Stereotactic brain biopsies are not without risk, and non-diagnostic biopsies can delay the instigation of appropriate treatment. Institutions rarely report their negative (non-diagnostic) results; this reporting is essential for quality and improvement in neurosurgical departments.

Methods

We report a retrospective single-center decade-long cohort of non-diagnostic stereotactic biopsies. We report the indications for biopsy, histopathological findings, rates of re-biopsy, lesion characteristics and biopsy success metrics such as depth-do-diameter, biopsy accessibility metrics and true (TN) and false (FN) negative rates.

Results

Of 387 biopsies, 23 were non-diagnostic (5.94%).
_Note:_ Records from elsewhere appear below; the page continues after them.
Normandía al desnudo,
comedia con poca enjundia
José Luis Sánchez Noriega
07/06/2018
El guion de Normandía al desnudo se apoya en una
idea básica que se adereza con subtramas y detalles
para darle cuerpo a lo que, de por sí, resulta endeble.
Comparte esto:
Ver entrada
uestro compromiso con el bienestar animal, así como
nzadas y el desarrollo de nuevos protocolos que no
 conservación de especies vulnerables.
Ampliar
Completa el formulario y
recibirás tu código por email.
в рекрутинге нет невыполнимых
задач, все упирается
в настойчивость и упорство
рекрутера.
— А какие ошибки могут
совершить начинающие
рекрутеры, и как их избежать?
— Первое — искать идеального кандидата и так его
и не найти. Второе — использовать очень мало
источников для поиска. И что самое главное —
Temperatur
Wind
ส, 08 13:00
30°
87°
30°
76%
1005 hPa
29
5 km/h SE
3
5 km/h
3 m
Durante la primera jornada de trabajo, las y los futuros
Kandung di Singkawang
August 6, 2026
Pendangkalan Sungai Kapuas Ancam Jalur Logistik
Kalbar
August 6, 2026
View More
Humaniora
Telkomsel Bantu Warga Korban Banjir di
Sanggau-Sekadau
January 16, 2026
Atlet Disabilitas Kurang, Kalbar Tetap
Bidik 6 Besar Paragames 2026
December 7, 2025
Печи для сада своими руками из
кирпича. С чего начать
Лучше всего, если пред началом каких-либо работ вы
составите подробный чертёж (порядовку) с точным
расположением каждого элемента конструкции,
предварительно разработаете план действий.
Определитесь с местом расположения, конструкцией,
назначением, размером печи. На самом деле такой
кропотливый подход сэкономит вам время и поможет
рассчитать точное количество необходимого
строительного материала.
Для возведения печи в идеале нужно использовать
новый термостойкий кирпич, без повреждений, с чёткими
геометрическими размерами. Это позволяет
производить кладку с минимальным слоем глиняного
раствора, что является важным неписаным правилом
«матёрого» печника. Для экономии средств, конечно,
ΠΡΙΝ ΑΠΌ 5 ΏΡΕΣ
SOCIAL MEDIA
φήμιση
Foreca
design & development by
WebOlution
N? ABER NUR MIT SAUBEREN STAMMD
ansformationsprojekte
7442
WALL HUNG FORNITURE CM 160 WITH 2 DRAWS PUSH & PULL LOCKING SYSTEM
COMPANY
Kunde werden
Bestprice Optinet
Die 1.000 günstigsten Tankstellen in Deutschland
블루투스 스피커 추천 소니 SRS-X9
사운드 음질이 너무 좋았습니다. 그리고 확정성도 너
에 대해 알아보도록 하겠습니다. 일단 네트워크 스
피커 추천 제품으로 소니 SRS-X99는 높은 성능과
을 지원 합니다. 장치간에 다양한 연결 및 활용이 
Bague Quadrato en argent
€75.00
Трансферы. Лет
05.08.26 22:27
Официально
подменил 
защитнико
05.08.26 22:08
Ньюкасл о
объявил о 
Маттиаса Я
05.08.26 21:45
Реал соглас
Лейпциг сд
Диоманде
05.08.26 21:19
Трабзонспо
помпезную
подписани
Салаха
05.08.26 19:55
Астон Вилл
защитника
Among 196 robot-assisted procedures, the non-diagnostic rate was 5.05%, compared to 6.88% across 189 non-robot-assisted biopsies (p = 0.52). The anticipated diagnosis was tumor/metastasis in 65% of cases. 26% of patients were asymptomatic prior to biopsy. The target was subcortical in 61% of cases, with median volume 8.36cm3 and lesion depth 65.05 mm. Deeper lesions were larger (r = 0.47, 95%CI:0.02–0.76, p = 0.036). Biopsy showed indeterminate mild gliosis in 60.9%, normal parenchyma in 34.8% and hemorrhage in one case. Two patients underwent re-biopsy. Post-biopsy, 52% were treated medically, 26% remained under observation, the remainder were palliated or underwent surgery. On review of prior and future clinical/radiological/histopathological data, 7 (30.4%) were TN, 14 (60.8%) were FN. No TN biopsies occurred at a lesion depth of less than 50 mm.

Conclusions

The optimal method and equipment for stereotactic biopsies remains an area of personal and institutional preference. Internal review of these metrics can identify areas for improvement of service delivery in a procedure that is central to the diagnosis and treatment of patients with brain lesions.